I La puissance des GAFAM repose sur ....

a)... leur capacité d'innovation ou d'agrégation des innovations...

Ce sont les capacités d'innovation qui on fait la  richesse et la puissance des GAFAM. Pour Google c'est l'invention de l'algorithme Pagerank qui lui a permis de dominer rapidement le marché des moteurs de recherche. Le retour en grâce d'Apple s'explique sur une stratégie misant sur l'innovation, le design, le marketing et l'obsolescence programmée pour créer un lien exclusif entre les clients et l'entreprise. Le seul mérite de Mark Zuckerberg est d'avoir utilisé les ressources informatiques de son temps (2004) pour dynamiser le trombinoscope des élèves d'Harvard, son université. Il est a l'origine du succès d'un modèle économique où le réseau social recueille des données pour en tirer profit. Créée en 1994, Amazon qui ne vendait que des livres à l'origine tarde à prospérer. Mais à partir de 2008, l'entreprise s'impose progressivement pour devenir leader des plateformes commerciales. Microsoft est une firme plus classique puisqu'à l'origine elle produisait des PC et des systèmes d'exploitation. Depuis, elle a diversifié ses activités. Aujourd'hui, les GAFAM investissent dans les câbles transocéaniques par lesquels transitent 99% des flux d'information à l'échelle mondiale. En effet, après avoir maîtrisé les outils (google search et google chrome), puis les contenus (rachats de youtube par google - création d'amazon prime), les GAFAM cherchent à contrôler les canaux de transmission. Aujourd'hui, elles occupent 50% du marché et pourraient détenir 90% des parts d'ici 2025. Le câble Marea, financé par Microsoft et Facebook, entre les États-Unis et le Portugal a un débit de 160 térabits par seconde. Dunant entre la côte est américaine à la France en 2020, financé par Google et Orange devrait atteindre les 300 térabits/s. Pour demain, les GAFAM accordent la priorité de leurs investissements à l'intelligence artificielle, aux véhicules autonomes et aux biotechnologies inspirées souvent par les thèses du transhumanisme.

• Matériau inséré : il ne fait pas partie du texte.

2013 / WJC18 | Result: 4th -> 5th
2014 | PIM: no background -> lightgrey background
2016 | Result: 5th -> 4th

Transhumanisme :  théories imaginant possible l'amélioration de l'homme par l'homme.

b) ...leur poids économique

"Si c'est gratuit c'est toi le produit".

"Deux vaches dans un champs sont-elles les clientes du fermier ? "  Tristan Nitot.

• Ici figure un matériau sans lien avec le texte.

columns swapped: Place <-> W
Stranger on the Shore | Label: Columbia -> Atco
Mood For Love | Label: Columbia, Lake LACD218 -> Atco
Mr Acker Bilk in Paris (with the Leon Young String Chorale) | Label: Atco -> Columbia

La richesse des GAFAM est désormais comparable à celles des Etats. En 2018, Apple puis Amazon sont devenues les premières entreprises dont la capitalisation boursière a dépassé les 1000 milliards de $. Même si cela n'était pas tout à fait pertinent, le journal Le Monde a alors comparé cette capitalisation boursière au PIB de la France en 2017 qui s'élevait à peu près au même montant. Aujourd'hui, la capitalisation boursière cumulée de Google, Apple, Facebook, Amazon et Microsoft est supérieure à 4000 milliards de $. Pour beaucoup, la prospérité de ces entreprises repose sur les recettes publicitaires et sur la vente de données sur le marché du big data. 

Capitalisation boursière : valeur cumulée des actions d'une entreprise cotées en bourse.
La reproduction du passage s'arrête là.